L’edificio, costruito dalla famiglia Leti, tra la fine del sec. XVI e l’inizio del XVII, unificando più realtà edilizie preesistenti, rientra nelle diverse proprietà dei Leti, tutte individuate dal loro stemma e numerosissime (Via della Trattoria, Vicolo degli Eremiti, ecc.). La genealogia vanta sante donne, religiosi, cavalieri e almeno una pecora nera, Gregorio (Milano 1630 - Amsterdam 1701) detto l’“Aretino del sec. XVII”. Con la morte del canonico Angelo, ai primi del 1800, la famiglia si estinse, la proprietà fu divisa tra gli eredi e il Palazzo, attraverso vari passaggi ereditari e di compravendita, pervenne, nei primi decenni del 1900, in proprietà del Consorzio della Bonificazione Umbra (oggi costituito da 14 Comuni e nato nel primo trentennio dell’Ottocento per la sistemazione idraulica della valle spoletina) che ne fece la sede dei propri uffici.
Il complesso, individuabile come palazzo nobiliare con una corte centrale, si aggancia lateralmente con il Palazzetto Sillani e, a fianco sul retro, con l’edilizia minore preesistente (Casa Sansi, Palazzo Parenzi, ecc.). Sopra un livello terreno (adibito ad attività commerciale fino dai primi del ’900) che mostra un alto basamento di pietra, presenta, un mezzanino, altri due piani e le soffitte. Nel sottosuolo: le antiche cantine e le stalle, locali oggi completamente recuperati come spazi espositivi.
Sulla facciata, elegantemente decorato l’alto portale in pietra; sulla facciata laterale, presenta due finestre chiaramente ispirate a quelle berniniane del Ponte S. Angelo a Roma ed il motto d’ingresso “Nella fin te specchia”. Anche i marcapiani e le mostre delle finestre degli altri livelli sono riccamente decorati.
All’interno, l’intero volume si articola attorno ad un grande salone a doppie altezza che ancora conserva il prezioso soffitto ligneo, la terrazza dove veniva sistemata l’orchestra, decorazioni alle pareti ed un grande camino, datato 1606, che reca il motto (dal libro dei Proverbi) “Lux lustorum Laetificat”, che “gioca” chiaramente con il nome della famiglia.

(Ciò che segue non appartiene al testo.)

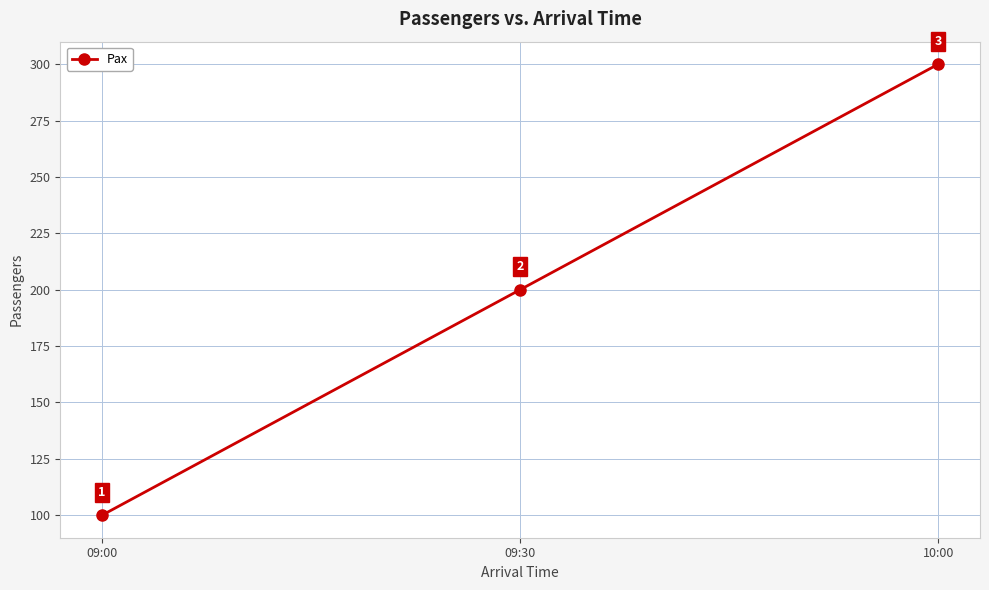

What is the ratio of the value at 09:30 to the value at 09:00?

2.0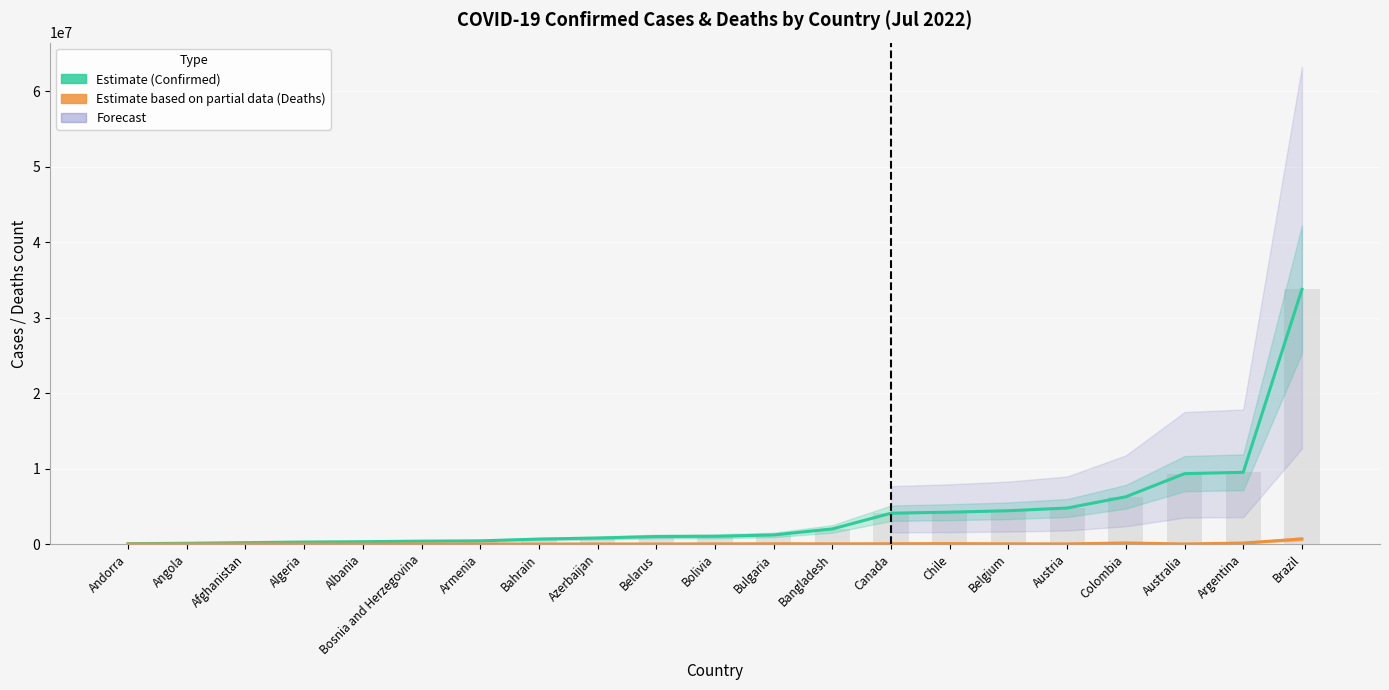

What is the label of the 17th bar from the left?

Austria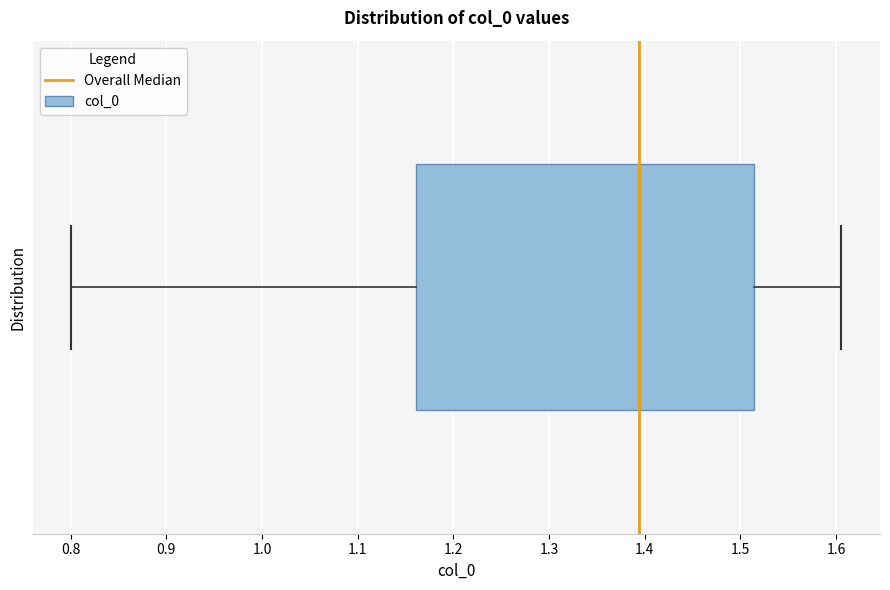

Read this box plot against the x-axis: the position of the median line, the range covered by the box, and the ends of both whiskers. The values are not printed on the chart, so give them approximately, as read against the axis.

median 1.39, box 1.16 to 1.51, whiskers 0.80 to 1.61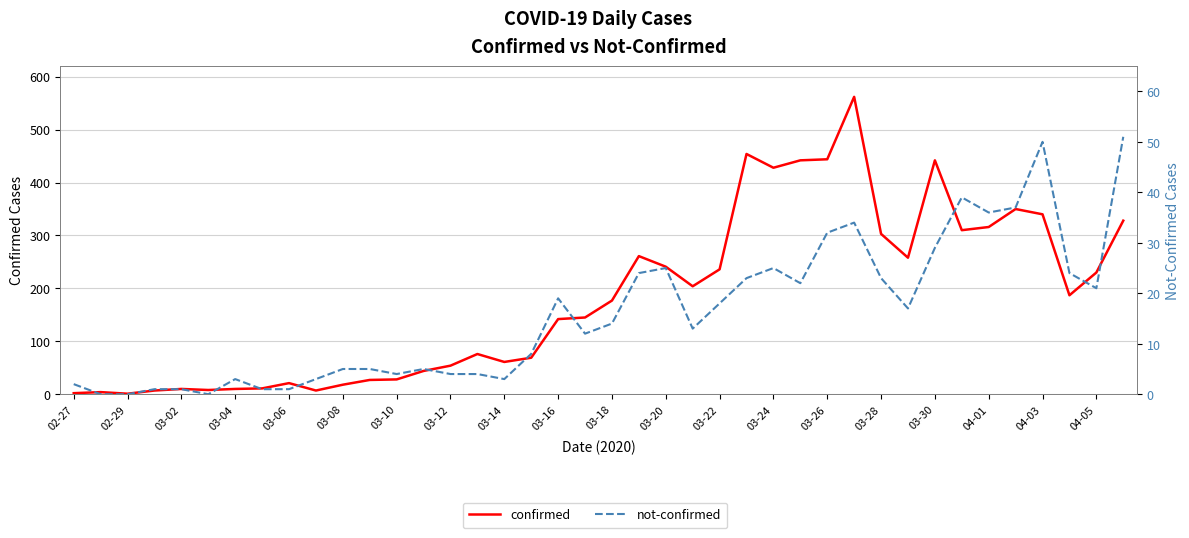

How many values in the confirmed series are below 177?

20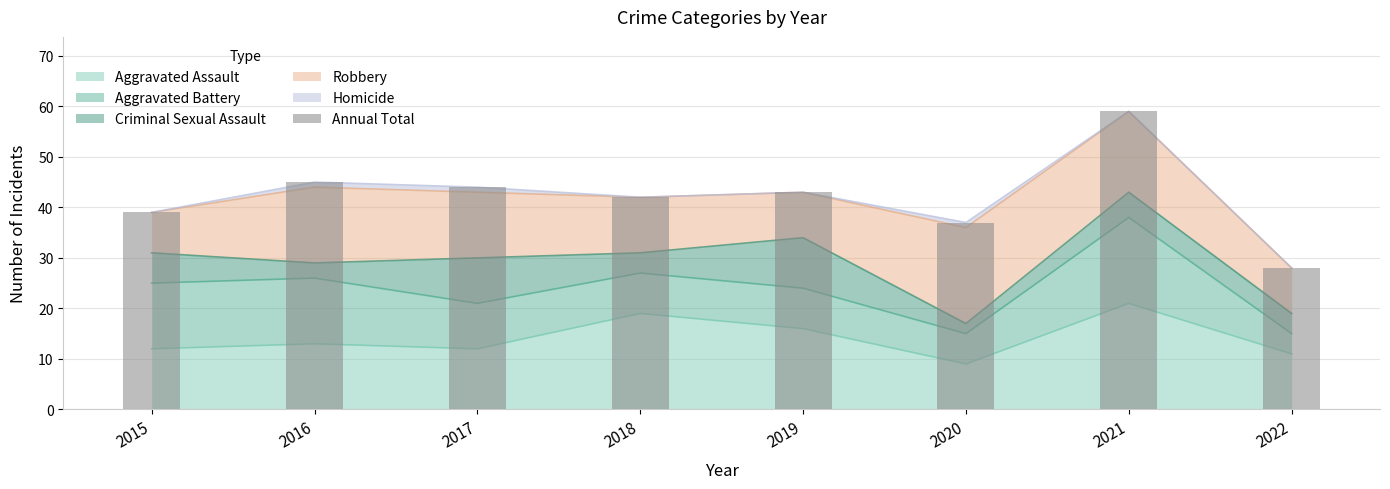

List the labels in order of value, smallest first.

2022, 2020, 2015, 2018, 2019, 2017, 2016, 2021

Gli affreschi sono verosimilmente opera dell’abile decoratore umbro settecentesco Liborio Coccetti; iI tondo a bassorilievo raffigura Domenico Sansi, padre di Achille, il maggior storico locale dell’800 che qui abitò fino alla morte.
Il palazzo, quasi totalmente inagibile a seguito dei noti eventi sismici del 1997, dall’inizio del 2000, grazie ai finanziamenti erogati dalla Regione Umbria (L.R. 30/’98 e L.R. 32/’98), è oggetto di una complessa serie di lavori di consolidamento e di miglioramento antisismico oltre che di ristrutturazione. Resta da affrontare solo la “ripresentazione estetica” dell’apparato decorativo che “arricchisce” le varie stanze - i dipinti murari, i soffitti lignei, tutto il materiale lapideo e le tele, oggi opportunamente immagazzinate - e che con con fondi propri, il Consorzio della Bonificazione Umbra concluderà avvalendosi di specialisti del restauro.
Dal prossimo anno, il Consorzio, terminati i lavori e riportate alla massima espressione tutte le potenzialità di Palazzo Leti, si augura di annoverarvi nuovamente fra i propri graditi ospiti.